US Marshals have the responsibility of providing security and prisoner transport for federal courts.
Sheriffs deputies employed as court security officers undergo special training related to working in a court environment. However, depending on an individual sheriff’s policy, court security officers may, or may not, be certified police officers.
The sergeant in the above photograph (you can tell he’s a sergeant by the three stripes on his sleeve and collar insignia) is in charge of all courtroom security operations. In addition to supervising the deputies working in the various courtrooms, he’s responsible for delivering each prisoner to the correct courtroom on time.

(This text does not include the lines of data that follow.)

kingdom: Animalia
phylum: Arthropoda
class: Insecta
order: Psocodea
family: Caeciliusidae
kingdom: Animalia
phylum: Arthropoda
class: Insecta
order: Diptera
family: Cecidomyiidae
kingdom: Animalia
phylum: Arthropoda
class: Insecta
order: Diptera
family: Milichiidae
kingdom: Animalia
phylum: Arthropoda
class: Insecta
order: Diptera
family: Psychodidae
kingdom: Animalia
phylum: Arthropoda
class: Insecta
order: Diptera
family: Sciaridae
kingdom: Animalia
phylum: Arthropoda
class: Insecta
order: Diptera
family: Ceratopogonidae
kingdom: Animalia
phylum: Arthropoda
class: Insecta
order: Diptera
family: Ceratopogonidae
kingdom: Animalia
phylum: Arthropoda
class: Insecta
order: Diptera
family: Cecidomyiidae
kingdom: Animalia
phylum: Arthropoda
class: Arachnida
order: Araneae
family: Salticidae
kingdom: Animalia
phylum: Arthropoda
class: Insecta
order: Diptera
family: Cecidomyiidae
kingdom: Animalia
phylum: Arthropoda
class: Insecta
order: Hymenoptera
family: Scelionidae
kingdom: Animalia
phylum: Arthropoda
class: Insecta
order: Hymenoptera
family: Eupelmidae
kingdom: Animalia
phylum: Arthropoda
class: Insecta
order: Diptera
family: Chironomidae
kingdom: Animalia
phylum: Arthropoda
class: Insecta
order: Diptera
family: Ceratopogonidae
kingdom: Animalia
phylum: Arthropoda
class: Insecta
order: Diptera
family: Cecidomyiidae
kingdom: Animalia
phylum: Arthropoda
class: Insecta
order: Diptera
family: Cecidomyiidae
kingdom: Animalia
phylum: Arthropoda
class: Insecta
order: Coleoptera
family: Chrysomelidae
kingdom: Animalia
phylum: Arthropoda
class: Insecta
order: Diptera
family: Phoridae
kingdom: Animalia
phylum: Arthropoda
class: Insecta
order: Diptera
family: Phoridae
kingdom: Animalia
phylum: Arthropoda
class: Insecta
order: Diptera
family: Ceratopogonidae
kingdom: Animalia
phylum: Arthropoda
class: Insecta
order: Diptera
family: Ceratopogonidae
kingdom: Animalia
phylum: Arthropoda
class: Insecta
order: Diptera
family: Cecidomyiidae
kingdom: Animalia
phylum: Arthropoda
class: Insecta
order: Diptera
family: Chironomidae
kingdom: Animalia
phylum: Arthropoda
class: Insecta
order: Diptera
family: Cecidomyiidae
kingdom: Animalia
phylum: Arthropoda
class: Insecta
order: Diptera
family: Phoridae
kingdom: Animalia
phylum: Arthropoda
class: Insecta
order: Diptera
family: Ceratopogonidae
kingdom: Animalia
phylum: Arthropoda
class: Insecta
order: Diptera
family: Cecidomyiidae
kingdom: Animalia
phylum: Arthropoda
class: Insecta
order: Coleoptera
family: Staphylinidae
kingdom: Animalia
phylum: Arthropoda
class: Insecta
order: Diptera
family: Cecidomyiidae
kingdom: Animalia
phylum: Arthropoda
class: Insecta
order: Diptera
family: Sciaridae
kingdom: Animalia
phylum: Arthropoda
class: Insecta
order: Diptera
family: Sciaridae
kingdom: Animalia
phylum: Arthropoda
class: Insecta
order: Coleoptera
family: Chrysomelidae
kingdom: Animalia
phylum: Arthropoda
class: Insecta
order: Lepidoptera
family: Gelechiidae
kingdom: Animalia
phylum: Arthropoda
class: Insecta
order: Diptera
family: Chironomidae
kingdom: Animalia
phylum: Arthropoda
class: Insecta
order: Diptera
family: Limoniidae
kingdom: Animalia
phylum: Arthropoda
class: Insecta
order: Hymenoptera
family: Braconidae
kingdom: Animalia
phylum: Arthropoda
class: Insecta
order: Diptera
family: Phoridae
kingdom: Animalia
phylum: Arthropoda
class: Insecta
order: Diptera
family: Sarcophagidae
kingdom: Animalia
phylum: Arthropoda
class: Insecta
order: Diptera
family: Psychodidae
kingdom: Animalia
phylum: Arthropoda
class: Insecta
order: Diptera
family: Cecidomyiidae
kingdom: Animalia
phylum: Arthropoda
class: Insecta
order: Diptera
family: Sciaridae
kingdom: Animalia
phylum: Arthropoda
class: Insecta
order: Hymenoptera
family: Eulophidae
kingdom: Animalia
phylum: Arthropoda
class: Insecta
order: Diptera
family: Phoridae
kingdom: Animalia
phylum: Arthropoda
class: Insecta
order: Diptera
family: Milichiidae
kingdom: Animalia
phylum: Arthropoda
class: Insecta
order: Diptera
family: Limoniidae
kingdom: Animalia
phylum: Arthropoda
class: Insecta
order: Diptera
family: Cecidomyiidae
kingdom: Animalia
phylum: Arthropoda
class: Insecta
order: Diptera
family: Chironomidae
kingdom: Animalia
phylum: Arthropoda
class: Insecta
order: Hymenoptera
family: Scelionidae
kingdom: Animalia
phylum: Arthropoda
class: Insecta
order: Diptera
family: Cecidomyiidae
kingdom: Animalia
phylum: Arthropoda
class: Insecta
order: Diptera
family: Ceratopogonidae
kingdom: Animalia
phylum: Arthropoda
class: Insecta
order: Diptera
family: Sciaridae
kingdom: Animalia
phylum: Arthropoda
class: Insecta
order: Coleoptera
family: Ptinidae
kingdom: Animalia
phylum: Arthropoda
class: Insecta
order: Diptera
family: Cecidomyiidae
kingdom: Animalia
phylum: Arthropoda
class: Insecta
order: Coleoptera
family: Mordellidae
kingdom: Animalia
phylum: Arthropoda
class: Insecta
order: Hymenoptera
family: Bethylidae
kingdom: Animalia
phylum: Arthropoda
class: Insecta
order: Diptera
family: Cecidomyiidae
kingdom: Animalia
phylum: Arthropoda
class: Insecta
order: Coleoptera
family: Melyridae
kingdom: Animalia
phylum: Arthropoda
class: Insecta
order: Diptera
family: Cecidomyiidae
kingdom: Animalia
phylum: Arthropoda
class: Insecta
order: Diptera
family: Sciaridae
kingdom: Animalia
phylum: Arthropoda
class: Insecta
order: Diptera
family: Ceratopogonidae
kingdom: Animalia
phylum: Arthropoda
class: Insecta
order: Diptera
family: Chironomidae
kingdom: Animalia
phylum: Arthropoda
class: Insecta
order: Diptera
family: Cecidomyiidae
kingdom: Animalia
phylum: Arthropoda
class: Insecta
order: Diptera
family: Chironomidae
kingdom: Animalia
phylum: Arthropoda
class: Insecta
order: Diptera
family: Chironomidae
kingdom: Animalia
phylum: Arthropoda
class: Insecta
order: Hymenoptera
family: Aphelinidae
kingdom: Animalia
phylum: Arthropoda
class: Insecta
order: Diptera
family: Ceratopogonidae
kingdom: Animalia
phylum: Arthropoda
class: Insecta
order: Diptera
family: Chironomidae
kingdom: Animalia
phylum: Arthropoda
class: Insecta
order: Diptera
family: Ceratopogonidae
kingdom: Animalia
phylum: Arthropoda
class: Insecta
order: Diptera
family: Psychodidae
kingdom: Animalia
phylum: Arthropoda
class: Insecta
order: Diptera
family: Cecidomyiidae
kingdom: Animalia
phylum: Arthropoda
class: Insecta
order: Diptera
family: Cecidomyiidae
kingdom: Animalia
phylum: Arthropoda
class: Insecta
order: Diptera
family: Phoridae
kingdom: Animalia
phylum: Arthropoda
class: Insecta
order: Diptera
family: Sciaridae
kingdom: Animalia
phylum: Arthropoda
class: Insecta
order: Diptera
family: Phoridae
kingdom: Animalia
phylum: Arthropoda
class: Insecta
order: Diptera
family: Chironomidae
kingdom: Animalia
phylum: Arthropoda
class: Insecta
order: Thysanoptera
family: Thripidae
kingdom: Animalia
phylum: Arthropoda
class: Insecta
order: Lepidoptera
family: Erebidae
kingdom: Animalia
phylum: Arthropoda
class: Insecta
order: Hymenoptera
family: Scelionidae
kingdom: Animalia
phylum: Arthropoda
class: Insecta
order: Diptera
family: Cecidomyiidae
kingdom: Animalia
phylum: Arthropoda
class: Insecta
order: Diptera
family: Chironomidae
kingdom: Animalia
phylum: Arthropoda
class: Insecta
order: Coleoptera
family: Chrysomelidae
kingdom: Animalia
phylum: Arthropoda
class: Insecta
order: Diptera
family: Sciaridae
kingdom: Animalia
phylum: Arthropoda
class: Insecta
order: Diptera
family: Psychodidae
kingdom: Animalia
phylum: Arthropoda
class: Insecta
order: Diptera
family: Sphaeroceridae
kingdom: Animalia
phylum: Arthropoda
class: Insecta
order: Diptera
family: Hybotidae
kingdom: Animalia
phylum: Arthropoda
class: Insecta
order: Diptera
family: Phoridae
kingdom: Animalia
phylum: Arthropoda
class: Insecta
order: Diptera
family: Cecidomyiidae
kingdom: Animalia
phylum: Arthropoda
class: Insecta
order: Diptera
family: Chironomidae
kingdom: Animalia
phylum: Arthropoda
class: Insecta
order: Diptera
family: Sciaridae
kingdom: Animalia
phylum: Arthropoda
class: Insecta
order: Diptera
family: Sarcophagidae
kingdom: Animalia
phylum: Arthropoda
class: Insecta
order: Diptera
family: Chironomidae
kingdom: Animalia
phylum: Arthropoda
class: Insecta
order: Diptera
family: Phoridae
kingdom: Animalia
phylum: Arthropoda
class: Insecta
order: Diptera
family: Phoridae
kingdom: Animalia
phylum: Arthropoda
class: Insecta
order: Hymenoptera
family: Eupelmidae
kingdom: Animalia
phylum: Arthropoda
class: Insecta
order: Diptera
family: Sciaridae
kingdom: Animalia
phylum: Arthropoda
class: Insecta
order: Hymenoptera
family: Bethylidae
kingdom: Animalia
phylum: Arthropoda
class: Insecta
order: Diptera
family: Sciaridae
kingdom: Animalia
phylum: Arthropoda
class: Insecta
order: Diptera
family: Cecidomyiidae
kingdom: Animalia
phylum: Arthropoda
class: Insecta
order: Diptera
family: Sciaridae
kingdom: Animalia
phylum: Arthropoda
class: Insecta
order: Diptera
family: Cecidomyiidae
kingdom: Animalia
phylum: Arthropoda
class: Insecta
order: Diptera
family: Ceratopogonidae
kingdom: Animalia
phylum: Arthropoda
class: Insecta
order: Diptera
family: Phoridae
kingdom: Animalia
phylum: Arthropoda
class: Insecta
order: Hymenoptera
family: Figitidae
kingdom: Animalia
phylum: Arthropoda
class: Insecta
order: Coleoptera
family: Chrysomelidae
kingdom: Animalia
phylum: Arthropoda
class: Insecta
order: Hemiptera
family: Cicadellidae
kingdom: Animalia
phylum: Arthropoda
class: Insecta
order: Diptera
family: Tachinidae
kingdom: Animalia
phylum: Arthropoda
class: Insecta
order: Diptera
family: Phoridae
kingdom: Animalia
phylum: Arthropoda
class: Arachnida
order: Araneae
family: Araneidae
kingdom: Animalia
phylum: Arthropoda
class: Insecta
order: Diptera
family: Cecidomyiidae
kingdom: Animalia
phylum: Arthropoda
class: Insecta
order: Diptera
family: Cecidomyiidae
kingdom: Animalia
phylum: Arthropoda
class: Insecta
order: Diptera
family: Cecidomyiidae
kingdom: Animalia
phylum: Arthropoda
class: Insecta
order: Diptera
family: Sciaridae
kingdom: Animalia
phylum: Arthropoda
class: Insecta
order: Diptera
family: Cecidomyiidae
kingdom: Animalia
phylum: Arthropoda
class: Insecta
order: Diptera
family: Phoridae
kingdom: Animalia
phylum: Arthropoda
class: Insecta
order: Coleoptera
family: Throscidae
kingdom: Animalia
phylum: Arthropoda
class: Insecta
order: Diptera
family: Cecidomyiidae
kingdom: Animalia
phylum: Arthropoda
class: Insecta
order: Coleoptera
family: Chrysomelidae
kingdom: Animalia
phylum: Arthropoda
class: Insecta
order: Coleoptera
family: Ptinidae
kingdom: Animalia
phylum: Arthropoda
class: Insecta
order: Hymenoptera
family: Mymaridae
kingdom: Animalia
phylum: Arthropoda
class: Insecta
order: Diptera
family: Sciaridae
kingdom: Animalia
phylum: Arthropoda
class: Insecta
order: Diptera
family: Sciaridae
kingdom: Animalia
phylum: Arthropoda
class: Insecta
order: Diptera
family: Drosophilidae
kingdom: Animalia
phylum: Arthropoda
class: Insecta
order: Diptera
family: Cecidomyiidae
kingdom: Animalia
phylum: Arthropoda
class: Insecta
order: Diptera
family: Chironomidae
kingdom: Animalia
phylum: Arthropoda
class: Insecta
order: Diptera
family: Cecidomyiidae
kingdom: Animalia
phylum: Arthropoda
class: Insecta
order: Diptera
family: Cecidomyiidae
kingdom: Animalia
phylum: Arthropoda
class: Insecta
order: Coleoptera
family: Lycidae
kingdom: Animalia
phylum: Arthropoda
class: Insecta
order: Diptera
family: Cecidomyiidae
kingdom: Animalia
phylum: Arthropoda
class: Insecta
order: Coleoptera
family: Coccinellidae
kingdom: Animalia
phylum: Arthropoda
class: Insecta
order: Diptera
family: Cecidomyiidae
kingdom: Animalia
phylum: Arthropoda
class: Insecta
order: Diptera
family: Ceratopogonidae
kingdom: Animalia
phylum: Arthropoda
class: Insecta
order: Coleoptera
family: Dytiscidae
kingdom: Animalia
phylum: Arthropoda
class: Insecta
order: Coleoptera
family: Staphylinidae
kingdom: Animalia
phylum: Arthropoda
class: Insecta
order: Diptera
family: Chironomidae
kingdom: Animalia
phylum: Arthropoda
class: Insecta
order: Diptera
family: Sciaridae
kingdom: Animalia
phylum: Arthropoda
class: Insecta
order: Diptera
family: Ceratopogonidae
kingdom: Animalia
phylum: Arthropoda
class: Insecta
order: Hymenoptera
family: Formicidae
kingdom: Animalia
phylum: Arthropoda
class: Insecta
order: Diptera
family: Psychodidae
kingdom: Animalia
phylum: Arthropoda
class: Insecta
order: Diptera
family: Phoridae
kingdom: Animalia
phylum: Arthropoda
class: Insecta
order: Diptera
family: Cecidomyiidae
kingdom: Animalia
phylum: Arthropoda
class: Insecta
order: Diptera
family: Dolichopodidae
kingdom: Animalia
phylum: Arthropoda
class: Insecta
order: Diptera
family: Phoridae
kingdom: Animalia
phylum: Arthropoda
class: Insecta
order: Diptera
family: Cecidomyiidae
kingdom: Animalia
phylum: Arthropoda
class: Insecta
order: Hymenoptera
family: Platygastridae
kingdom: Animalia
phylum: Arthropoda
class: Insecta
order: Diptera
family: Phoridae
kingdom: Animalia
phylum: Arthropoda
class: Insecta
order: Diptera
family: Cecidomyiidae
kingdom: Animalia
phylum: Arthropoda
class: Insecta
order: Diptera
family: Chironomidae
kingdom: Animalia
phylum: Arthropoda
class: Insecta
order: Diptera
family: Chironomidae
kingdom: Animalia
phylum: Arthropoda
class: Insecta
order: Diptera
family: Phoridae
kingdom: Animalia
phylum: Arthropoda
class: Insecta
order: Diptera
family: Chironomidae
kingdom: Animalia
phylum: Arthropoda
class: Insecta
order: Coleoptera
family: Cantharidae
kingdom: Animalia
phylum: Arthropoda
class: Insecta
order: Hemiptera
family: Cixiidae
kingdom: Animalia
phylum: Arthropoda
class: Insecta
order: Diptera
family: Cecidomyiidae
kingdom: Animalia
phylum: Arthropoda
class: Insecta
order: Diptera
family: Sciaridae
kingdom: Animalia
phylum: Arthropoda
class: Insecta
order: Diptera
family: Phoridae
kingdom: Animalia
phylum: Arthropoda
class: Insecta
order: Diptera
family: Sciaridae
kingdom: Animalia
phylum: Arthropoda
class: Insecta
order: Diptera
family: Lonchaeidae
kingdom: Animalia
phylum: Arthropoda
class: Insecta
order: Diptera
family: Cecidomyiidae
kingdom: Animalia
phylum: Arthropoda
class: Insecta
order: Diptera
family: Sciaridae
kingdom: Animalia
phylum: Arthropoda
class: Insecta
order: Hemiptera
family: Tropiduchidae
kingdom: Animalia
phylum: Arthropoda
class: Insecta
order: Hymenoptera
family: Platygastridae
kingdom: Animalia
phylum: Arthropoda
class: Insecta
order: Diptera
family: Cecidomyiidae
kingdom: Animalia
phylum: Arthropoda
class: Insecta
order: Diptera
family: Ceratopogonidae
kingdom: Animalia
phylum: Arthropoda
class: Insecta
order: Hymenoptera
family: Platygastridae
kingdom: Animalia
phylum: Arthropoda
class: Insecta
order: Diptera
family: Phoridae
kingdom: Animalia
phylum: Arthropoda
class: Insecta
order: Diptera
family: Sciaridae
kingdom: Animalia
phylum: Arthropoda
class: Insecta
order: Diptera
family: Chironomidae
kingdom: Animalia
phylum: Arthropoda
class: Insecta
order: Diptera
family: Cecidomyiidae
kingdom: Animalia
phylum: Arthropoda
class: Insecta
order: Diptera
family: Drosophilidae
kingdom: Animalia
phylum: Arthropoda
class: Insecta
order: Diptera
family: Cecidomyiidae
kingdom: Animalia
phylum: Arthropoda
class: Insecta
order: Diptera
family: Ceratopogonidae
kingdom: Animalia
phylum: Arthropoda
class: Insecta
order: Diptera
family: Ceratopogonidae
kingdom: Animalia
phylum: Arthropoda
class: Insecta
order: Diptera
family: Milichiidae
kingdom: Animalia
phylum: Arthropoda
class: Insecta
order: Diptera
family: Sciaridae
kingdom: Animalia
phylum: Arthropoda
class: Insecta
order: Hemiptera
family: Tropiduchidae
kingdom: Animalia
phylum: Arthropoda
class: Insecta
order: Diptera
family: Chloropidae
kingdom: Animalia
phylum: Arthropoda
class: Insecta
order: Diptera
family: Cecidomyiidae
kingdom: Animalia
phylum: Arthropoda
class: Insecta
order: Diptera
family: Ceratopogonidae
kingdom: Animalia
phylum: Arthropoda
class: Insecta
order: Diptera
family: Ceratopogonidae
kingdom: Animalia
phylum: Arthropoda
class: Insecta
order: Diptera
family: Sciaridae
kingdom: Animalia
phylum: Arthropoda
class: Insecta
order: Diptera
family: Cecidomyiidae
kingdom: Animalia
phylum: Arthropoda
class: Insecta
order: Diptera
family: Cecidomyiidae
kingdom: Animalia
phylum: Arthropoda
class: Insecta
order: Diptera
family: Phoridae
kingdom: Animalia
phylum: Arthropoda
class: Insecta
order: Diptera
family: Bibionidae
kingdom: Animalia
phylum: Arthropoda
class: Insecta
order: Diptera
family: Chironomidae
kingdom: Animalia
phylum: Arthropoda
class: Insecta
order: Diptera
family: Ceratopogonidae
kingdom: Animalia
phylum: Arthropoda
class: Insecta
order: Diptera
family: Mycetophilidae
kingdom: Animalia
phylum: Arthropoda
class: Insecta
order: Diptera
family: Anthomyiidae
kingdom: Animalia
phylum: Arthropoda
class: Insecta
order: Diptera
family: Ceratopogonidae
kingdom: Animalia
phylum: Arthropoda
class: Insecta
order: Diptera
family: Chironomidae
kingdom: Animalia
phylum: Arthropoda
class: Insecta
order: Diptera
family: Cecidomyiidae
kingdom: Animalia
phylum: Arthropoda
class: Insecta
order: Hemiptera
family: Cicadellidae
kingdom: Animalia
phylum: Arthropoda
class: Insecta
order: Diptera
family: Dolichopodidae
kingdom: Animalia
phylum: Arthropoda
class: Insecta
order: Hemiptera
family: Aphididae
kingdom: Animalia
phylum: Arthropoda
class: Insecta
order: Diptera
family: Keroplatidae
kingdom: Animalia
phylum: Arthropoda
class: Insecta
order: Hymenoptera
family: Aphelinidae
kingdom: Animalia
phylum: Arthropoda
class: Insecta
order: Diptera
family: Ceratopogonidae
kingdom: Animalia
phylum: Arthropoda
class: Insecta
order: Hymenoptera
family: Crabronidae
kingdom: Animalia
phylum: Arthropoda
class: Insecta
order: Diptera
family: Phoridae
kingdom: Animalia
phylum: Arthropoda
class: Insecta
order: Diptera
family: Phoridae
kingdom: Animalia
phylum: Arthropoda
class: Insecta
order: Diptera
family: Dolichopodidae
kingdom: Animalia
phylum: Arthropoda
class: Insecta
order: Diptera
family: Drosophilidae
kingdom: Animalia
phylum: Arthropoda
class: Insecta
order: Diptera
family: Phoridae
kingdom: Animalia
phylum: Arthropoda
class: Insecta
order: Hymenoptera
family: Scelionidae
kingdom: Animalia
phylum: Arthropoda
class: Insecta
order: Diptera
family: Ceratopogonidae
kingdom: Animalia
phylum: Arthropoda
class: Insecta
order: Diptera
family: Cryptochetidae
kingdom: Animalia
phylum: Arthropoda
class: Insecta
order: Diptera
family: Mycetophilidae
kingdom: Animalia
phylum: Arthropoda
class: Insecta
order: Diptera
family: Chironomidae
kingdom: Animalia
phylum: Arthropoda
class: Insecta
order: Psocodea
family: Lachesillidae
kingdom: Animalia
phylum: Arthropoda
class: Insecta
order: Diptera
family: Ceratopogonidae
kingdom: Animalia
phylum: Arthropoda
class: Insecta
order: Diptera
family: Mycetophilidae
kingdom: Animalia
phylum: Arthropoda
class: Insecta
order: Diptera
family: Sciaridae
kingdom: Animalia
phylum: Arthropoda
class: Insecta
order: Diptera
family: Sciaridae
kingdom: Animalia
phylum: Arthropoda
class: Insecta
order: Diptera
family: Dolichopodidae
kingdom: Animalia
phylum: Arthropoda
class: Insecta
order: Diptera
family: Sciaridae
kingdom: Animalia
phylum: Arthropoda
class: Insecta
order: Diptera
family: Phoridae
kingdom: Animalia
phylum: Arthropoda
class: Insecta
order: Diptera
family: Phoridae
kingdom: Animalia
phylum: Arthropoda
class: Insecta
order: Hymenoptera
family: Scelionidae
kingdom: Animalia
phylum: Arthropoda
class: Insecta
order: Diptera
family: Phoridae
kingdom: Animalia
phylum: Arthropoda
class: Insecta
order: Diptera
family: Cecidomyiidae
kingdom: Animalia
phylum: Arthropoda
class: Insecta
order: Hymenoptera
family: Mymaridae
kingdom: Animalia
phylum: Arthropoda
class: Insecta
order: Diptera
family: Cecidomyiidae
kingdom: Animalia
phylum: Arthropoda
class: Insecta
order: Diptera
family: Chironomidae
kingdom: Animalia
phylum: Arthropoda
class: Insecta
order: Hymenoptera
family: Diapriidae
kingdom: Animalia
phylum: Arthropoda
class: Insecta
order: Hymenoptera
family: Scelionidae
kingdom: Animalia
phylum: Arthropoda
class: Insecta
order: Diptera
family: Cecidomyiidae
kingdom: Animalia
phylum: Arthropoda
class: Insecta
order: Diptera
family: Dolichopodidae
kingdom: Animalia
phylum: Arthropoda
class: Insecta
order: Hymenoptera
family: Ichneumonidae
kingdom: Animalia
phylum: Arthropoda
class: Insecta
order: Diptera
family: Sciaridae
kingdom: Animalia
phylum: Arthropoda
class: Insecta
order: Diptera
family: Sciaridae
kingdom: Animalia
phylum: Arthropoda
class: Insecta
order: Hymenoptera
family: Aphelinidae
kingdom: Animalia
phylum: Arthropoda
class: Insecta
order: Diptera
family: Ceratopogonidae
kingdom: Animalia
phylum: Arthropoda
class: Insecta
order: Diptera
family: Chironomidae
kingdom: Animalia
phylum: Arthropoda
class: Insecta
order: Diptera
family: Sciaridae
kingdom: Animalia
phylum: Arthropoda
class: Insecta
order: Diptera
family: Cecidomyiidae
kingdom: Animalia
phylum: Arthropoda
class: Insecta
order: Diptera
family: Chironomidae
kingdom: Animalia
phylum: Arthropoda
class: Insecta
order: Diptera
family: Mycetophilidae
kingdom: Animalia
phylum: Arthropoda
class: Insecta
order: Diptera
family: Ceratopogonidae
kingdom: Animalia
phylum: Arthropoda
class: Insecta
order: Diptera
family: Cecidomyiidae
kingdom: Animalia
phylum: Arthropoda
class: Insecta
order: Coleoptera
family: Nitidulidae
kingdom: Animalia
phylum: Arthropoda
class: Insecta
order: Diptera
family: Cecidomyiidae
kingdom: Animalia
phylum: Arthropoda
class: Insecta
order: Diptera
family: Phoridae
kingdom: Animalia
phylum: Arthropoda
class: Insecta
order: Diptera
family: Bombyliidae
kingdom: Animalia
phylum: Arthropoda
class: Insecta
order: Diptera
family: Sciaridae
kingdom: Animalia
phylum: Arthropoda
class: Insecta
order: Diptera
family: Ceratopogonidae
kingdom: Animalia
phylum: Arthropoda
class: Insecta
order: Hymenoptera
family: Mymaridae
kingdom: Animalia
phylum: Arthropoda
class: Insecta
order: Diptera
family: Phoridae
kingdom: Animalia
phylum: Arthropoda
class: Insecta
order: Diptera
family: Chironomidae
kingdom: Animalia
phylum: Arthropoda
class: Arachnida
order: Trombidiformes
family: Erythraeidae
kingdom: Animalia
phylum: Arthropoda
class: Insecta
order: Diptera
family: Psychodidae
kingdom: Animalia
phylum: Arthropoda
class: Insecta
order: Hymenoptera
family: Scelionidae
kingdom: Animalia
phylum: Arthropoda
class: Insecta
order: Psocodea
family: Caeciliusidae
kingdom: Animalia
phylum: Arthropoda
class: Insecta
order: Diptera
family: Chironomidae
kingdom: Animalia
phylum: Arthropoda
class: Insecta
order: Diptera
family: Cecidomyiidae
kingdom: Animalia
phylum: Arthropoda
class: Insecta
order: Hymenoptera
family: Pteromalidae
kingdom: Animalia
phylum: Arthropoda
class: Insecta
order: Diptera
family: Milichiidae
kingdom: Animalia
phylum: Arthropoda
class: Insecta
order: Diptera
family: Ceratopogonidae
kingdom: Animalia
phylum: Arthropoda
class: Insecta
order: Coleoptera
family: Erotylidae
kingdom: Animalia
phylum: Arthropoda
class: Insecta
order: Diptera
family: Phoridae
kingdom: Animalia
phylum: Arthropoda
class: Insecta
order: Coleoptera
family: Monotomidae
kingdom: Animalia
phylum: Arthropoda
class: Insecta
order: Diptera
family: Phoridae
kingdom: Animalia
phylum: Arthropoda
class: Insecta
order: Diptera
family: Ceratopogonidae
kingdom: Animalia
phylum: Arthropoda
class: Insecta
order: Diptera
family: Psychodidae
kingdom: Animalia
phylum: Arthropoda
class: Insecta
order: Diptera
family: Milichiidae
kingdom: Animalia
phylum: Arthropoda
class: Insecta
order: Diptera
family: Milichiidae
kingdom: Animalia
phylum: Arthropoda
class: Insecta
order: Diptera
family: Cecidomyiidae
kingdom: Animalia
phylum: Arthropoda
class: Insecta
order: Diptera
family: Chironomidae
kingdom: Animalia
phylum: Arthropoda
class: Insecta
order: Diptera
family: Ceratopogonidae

Closed circuit cameras in each courtroom and other strategic locations, project real-time images to the security office. Judges also have panic buttons beneath their benches. A press of the button sends an emergency signal to the security office, and to police dispatchers and the nearby sheriffs office.
Deputies gather chains in preparation of transporting prisoners back to jail.
Court security officers must learn to use various screening devices, such as hand-held metal detecting wands and x-ray equipment.
Monitors for x-ray equipment.
Officer stationed at x-ray machine and walk-through metal detector.
Prisoner holding cell in court basement near the security office. Prisoners are brought to the courthouse where they’ll wait in these cells until their case is called. When their trial is complete prisoners return to the holding cells until deputies transport them back to jail.
*Remember, individual agency policies, rules, and procedures may vary.
Sometimes it’s like you read my mind, like you know what I need to know. I’m planning a courtroom scene in my next book, and this will be invaluable. Got a question for you. Are people who are released on bail or bond brought to these holding cells or do they wait somewhere else?